Author: Lopamudra Behera
Posted on: Thursday 22th Jun 2017
School under National Child Labour Project helps tribal children accessing their right to education in Odisha

Tatijore is a village, situated 25 km away from Balishankara block of Sundergarh district. 17 Korua families are the most deprived among the other tribes residing in korua pada (a hamlet) of Tatijore village. Along with Korua, there are other nine communities living in different hamlets of village. Korua families have been living in this village since last 40 years; but they are living a life as semi-nomadic. Collection of uncultivated food & herbs from forests, catching fishes and making bricks in the kilns situated in other villages are their main occupation. Thus, some of their children also used to wander here and there with their parents to catch fishes or collect wild berries or help in making bricks as child labour.

Some of these children are going to the village primary school situated in Tatijore, which is 1 k.m. away from their hamlet. Because of this distance, also many children were not going to the school as well; rather they used to prefer to get engaged with their parents in other works.

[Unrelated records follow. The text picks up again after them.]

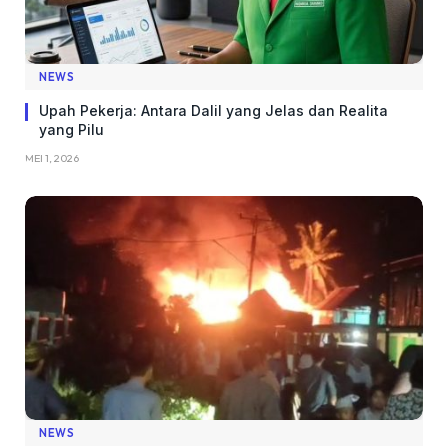
NEWS
Upah Pekerja: Antara Dalil yang Jelas dan Realita
yang Pilu
MEI 1, 2026
NEWS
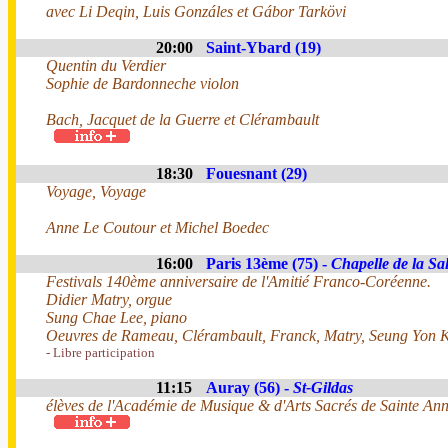
avec Li Deqin, Luis Gonzáles et Gábor Tarkövi
20:00
Saint-Ybard (19)
Quentin du Verdier
Sophie de Bardonneche violon
Bach, Jacquet de la Guerre et Clérambault
18:30
Fouesnant (29)
Voyage, Voyage
Anne Le Coutour et Michel Boedec
16:00
Paris 13ème (75) -
Chapelle de la Sal
Festivals 140ème anniversaire de l'Amitié Franco-Coréenne.
Didier Matry, orgue
Sung Chae Lee, piano
Oeuvres de Rameau, Clérambault, Franck, Matry, Seung Yon K
- Libre participation
11:15
Auray (56) -
St-Gildas
élèves de l'Académie de Musique & d'Arts Sacrés de Sainte An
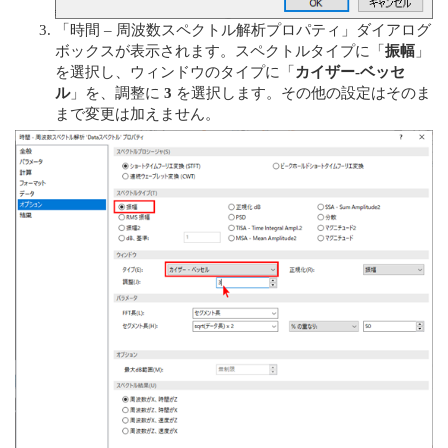
「時間 – 周波数スペクトル解析プロパティ」ダイアログ
ボックスが表示されます。スペクトルタイプに「
振幅
」
を選択し、ウィンドウのタイプに「
カイザー-ベッセ
ル
」を、調整に
3
を選択します。その他の設定はそのま
まで変更は加えません。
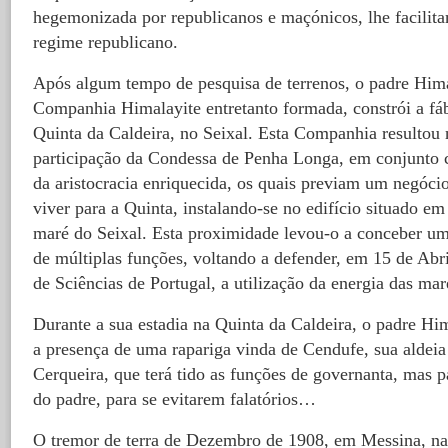
hegemonizada por republicanos e maçónicos, lhe facilita
regime republicano.
Após algum tempo de pesquisa de terrenos, o padre Hima
Companhia Himalayite entretanto formada, constrói a fáb
Quinta da Caldeira, no Seixal. Esta Companhia resultou
participação da Condessa de Penha Longa, em conjunto c
da aristocracia enriquecida, os quais previam um negóci
viver para a Quinta, instalando-se no edifício situado e
maré do Seixal. Esta proximidade levou-o a conceber u
de múltiplas funções, voltando a defender, em 15 de Ab
de Sciências de Portugal, a utilização da energia das mar
Durante a sua estadia na Quinta da Caldeira, o padre Hi
a presença de uma rapariga vinda de Cendufe, sua aldei
Cerqueira, que terá tido as funções de governanta, mas p
do padre, para se evitarem falatórios…
O tremor de terra de Dezembro de 1908, em Messina, na S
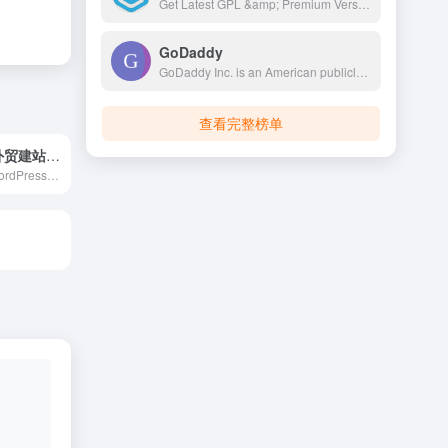
Get Latest GPL &amp; Premium Version Blogger Template, WordPress Themes, WordPress Plugins, WooCommerce Extensions, Elementor Addon and Much More For Free.
GoDaddy
GoDaddy Inc. is an American publicly traded Internet domain registry, domain registrar and web hosting company headquartered in Tempe, Arizona, and incorporated in Delaware. As of 2023, GoDaddy is the world's fifth largest web host by market share, with over 62 million registered domains.
查看完整榜单
WordPress 外贸建站主机推荐与实战教程
腾腾博客专注 WordPress 高性能外贸建站，提供主机评测、VPS 选购、建站教程与 SEO 优化指南。站长亲测，不收广告费，帮你少花冤枉钱。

The children came under the notice of the Centre for Integrated Rural and Tribal Development (CIRTD), a partner organization of ActionAid India working in the area. Upon a close look, the CIRTD staffer found that most of the children were severely malnourished. They were deprived from their entitlements in schools, where there is provision of free mid-day-meals and other facilities such as free book, free uniforms etc.

To start with CIRTD launched a Nutrition Supplement Programme by serving cooked meals prepared from finger-millets, pulses along with boiled eggs for 6 months in the year 2016.  In the month of February 2017, CIRTD staff invited the officers of the National Child Labour Project (NCLP) and encouraged them to visit Korua Pada to conduct a survey. It was found that 20 boys and 10 girls belong to the age group of 6-14 years were out of school. Following some follow-up, a NCLP School was opened in the month of April. All the 30 children were enrolled into the school and now they are studying in different standards based on their age and prior education.

The initiative has not only helped the children getting their rights to education fulfilled but also they are getting benefits of free mid-day-meals, free books, free uniform in the same way students avail benefits in other government schools.

In addition, these children will get stipend of rupees 100/- per month, and according to their teacher interested students can get vocational education as well. It is observed that the students are now going to the school regularly and enjoying the environment.

“I am regularly going to our new school opened in our Korua Pada (hamlet). Our didi (school teacher) tells us stories and also make us sing. I enjoy singing songs.  I also like the food given to us,” says 10-year-old Munu Majhi.  

Manu’s mother Surati Majhi is a happy woman. She says it was possible because of the intervention by CTIRD people.

“Thanks to Balaram Naik and Ahalya Sa (of CIRTD) for their efforts towards the opening of the new school. Now our children are regularly going to school without roaming here and there. I am very happy now,” she says.